- EXTRAIT DU DOCUMENT:
************
Magazine Le Mensuel

Nº 2946 du vendredi 25 avril 2014

general

Romeo Lahoud. Solide comme un roc

Rien ne prédestinait Romeo Lahoud, architecte de formation, à devenir cet artiste aux talents multiples. Il écrit des pièces de théâtre, compose des chansons et possède à son actif plus de trente-cinq comédies musicales. Derrière la célébrité et la gloire, un homme d’une grande sensibilité sur lequel le destin s’est acharné plus d’une fois. Solide comme un roc, un peu à l’image du phœnix qui renaît de ses cendres, il en est sorti chaque fois plus fort. Portrait.
************
- EXTRAIT DES DONNÉES:
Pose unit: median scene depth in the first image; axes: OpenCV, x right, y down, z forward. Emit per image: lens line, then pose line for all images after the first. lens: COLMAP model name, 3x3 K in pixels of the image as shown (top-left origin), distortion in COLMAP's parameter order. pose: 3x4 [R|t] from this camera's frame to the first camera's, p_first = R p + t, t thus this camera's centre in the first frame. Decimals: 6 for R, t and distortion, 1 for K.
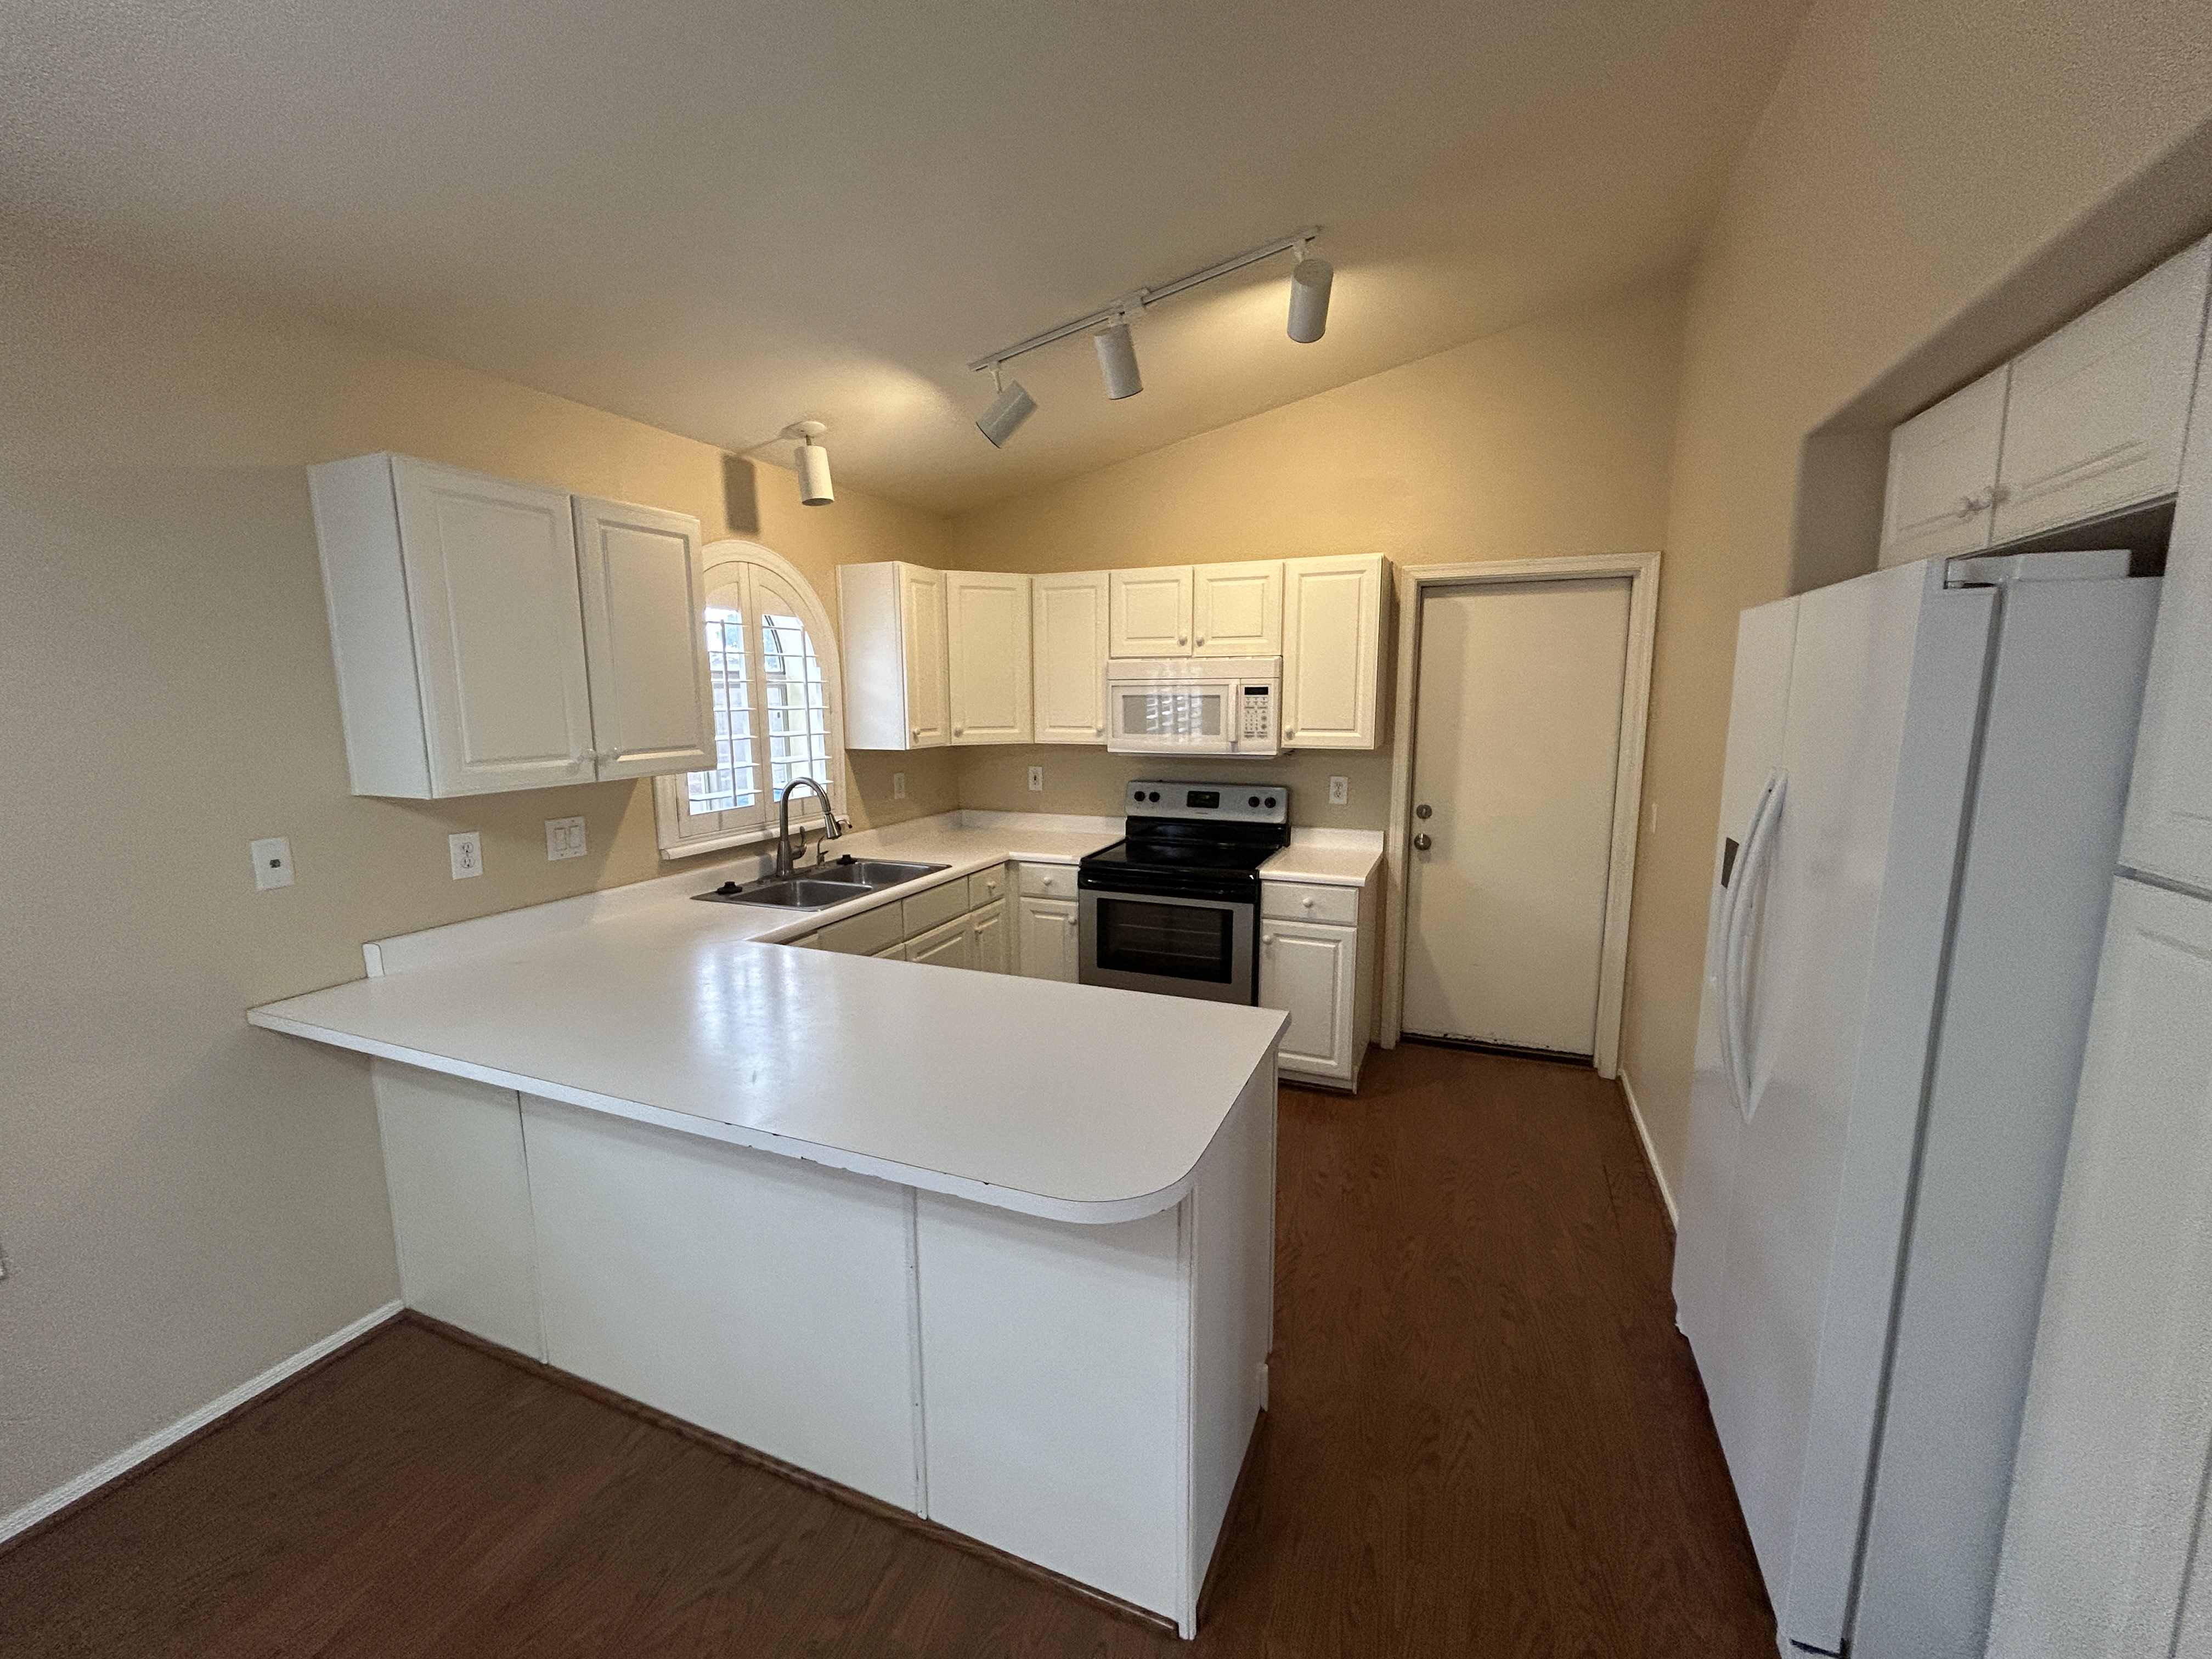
lens RADIAL K [[896.7, 0, 1104.4], [0, 896.7, 830.9], [0, 0, 1]] dist [0.001592, -0.000518]
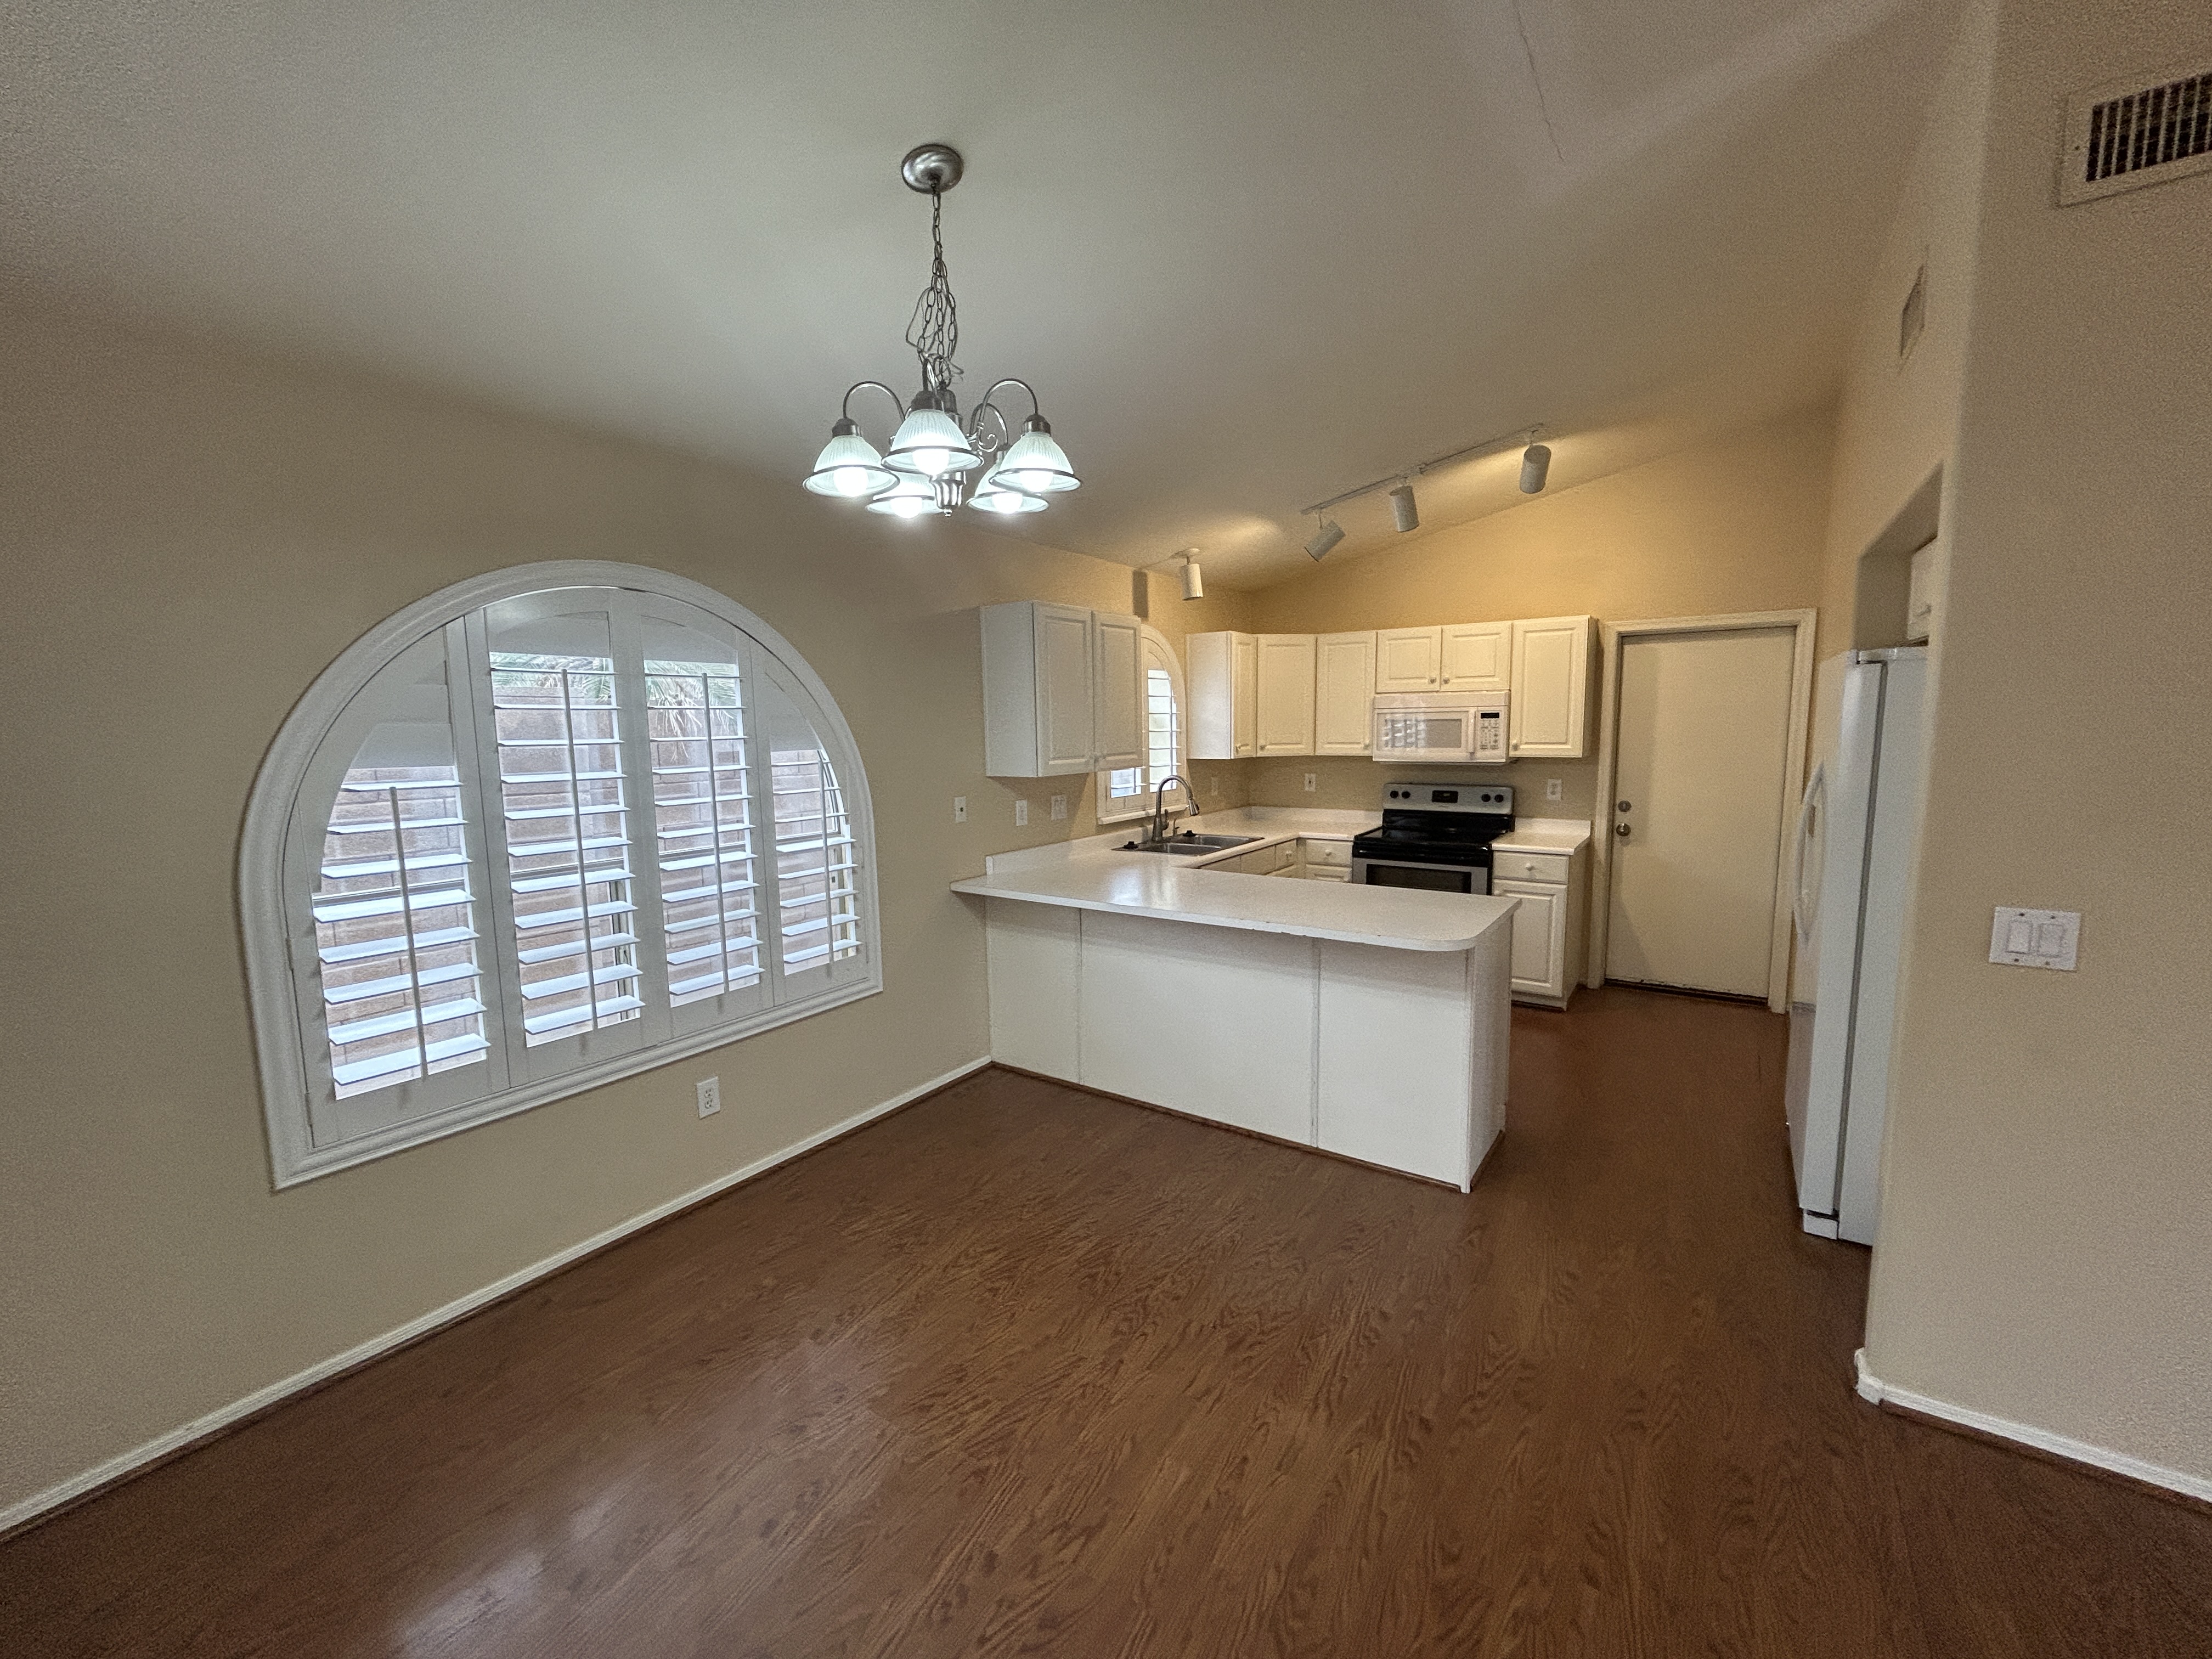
lens RADIAL K [[896.7, 0, 1107.3], [0, 896.7, 832.0], [0, 0, 1]] dist [0.001592, -0.000518]
pose [[0.978054, 0.015392, -0.207781, -0.121625], [-0.021545, 0.999393, -0.027381, 0.076544], [0.207234, 0.031257, 0.977792, -0.486515]]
************
- MISE EN PRATIQUE:
[1] Traduisez en anglais cette phrase du portrait de Romeo Lahoud : « Il écrit des pièces de théâtre, compose des chansons et possède à son actif plus de trente-cinq comédies musicales. »
[2] Recopiez sans rien changer le passage du portrait de Romeo Lahoud qui commence à « Nº 2946 du vendredi » et se termine à « plus fort. Portrait. ».
Ces données proviennent d'une autre source.

- RÉPONSES PAR TÂCHE:
[1] He writes plays, composes songs and has more than thirty-five musicals to his credit.

[2]
Nº 2946 du vendredi 25 avril 2014

general

Romeo Lahoud. Solide comme un roc

Rien ne prédestinait Romeo Lahoud, architecte de formation, à devenir cet artiste aux talents multiples. Il écrit des pièces de théâtre, compose des chansons et possède à son actif plus de trente-cinq comédies musicales. Derrière la célébrité et la gloire, un homme d’une grande sensibilité sur lequel le destin s’est acharné plus d’une fois. Solide comme un roc, un peu à l’image du phœnix qui renaît de ses cendres, il en est sorti chaque fois plus fort. Portrait.